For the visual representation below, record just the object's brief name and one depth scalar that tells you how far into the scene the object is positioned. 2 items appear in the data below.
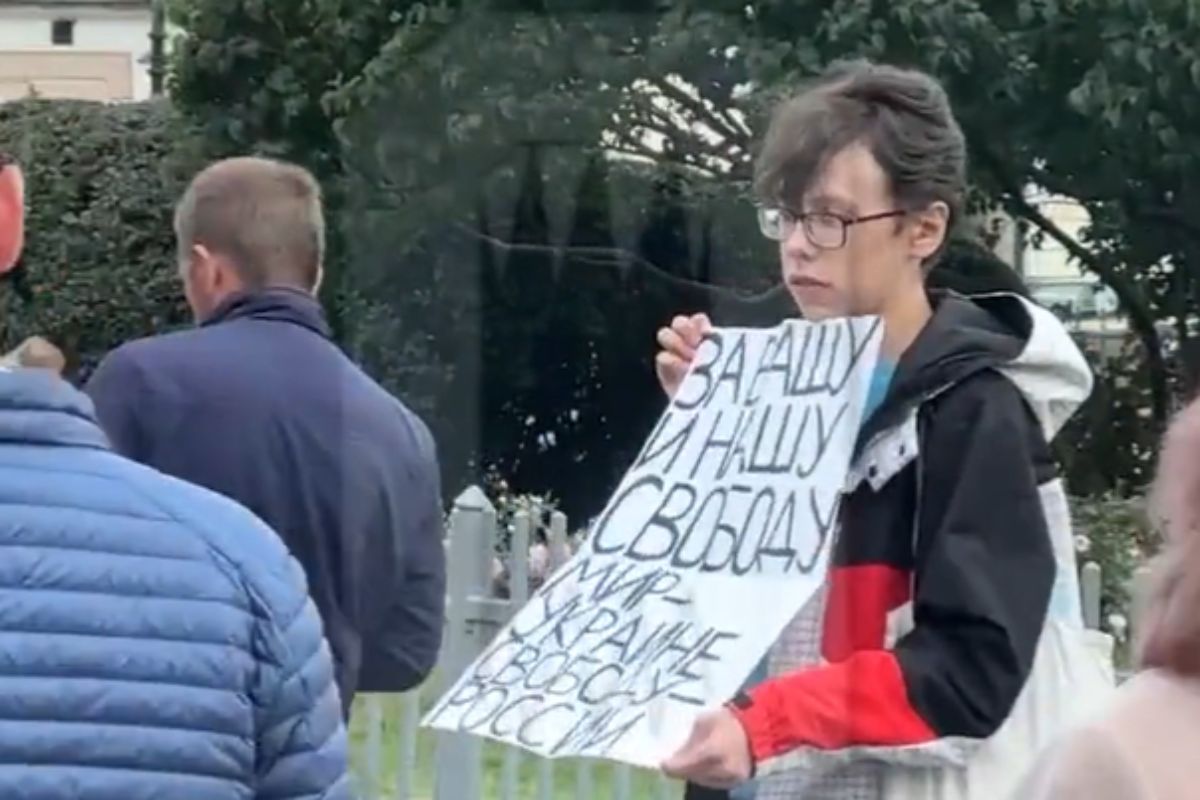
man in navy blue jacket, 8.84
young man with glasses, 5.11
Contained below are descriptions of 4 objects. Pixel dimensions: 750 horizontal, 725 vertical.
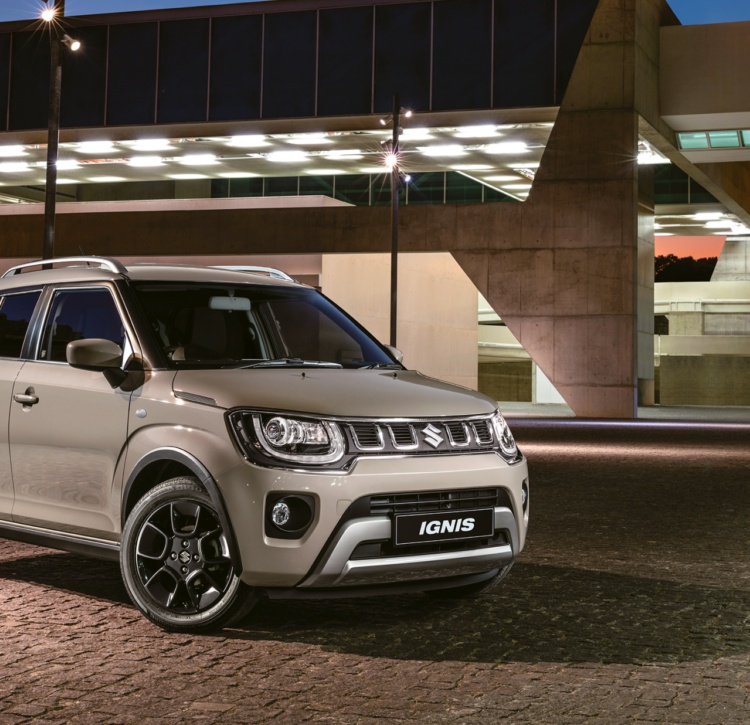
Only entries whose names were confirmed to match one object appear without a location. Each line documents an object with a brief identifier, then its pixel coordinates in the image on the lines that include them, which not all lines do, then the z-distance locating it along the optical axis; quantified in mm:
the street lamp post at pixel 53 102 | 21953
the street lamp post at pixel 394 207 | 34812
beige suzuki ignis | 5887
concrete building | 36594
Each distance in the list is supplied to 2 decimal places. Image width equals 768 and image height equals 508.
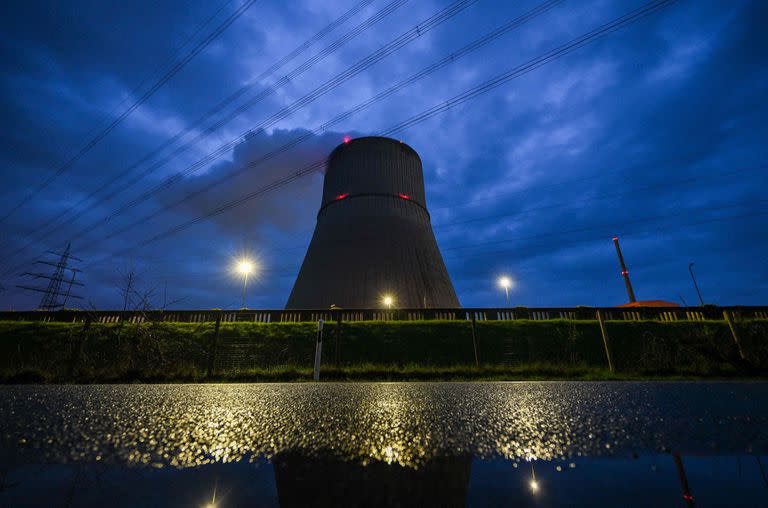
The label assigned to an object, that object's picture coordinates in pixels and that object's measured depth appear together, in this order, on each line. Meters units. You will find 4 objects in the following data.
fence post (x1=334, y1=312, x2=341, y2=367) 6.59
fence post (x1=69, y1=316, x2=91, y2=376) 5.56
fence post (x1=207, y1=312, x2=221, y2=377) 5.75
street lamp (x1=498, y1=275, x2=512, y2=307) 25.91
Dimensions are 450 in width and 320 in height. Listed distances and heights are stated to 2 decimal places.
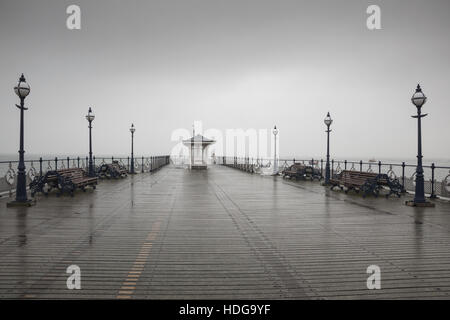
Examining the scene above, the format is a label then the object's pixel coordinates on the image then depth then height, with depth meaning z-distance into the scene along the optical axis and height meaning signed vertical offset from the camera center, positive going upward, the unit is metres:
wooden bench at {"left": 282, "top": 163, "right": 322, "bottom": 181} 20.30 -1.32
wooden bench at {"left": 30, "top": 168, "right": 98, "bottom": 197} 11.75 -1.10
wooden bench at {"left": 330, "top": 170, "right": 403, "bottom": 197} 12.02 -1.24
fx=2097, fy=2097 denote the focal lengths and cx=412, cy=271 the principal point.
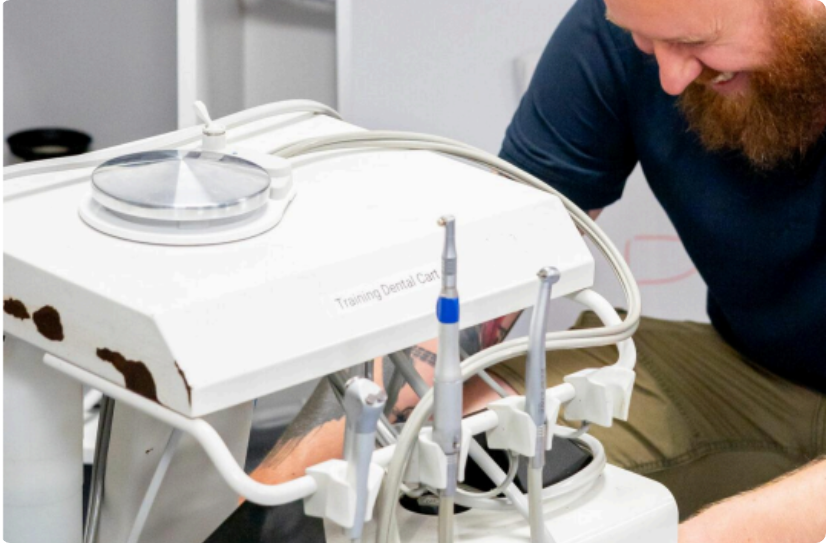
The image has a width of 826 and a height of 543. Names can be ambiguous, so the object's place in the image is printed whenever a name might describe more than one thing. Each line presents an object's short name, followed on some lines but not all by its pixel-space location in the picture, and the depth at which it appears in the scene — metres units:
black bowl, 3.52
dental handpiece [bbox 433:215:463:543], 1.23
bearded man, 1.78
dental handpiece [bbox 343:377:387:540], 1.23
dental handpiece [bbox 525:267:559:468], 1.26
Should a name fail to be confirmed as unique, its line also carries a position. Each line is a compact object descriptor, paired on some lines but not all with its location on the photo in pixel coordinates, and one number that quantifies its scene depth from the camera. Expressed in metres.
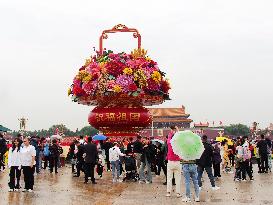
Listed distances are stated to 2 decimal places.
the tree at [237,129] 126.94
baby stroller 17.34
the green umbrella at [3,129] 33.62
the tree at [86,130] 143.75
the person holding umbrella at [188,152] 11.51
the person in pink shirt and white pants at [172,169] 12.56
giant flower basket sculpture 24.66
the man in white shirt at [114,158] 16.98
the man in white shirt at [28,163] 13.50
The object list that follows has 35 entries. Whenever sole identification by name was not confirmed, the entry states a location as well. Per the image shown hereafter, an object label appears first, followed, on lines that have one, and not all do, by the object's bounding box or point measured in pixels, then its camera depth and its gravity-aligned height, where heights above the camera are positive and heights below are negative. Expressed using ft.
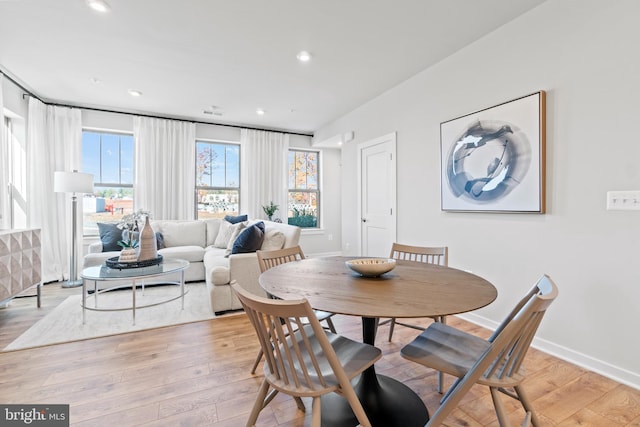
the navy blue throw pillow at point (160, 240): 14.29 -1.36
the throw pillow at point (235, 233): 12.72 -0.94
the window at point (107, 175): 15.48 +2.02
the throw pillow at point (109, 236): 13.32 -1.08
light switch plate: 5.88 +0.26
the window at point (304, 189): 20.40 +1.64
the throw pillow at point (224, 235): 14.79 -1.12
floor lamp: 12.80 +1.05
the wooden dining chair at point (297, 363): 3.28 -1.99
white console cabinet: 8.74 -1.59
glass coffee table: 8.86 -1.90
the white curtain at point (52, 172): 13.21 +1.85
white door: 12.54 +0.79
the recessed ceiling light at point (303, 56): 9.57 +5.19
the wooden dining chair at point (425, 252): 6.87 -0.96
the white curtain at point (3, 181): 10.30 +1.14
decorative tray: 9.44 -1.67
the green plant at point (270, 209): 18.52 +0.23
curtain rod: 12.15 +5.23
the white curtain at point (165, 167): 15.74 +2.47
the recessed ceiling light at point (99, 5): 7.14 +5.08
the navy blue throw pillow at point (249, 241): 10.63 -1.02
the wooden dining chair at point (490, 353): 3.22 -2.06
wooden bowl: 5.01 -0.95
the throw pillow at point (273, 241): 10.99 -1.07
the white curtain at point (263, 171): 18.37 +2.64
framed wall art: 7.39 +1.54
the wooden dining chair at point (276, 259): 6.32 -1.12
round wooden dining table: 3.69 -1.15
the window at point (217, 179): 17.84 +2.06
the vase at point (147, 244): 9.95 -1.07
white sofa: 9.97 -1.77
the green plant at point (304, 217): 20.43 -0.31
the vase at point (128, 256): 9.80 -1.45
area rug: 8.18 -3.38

**Work request:** Return only the lines of the records in which the string "window" appears.

**Exercise solution:**
the window at point (107, 175): 15.48 +2.02
the window at point (304, 189): 20.40 +1.64
the window at point (217, 179): 17.84 +2.06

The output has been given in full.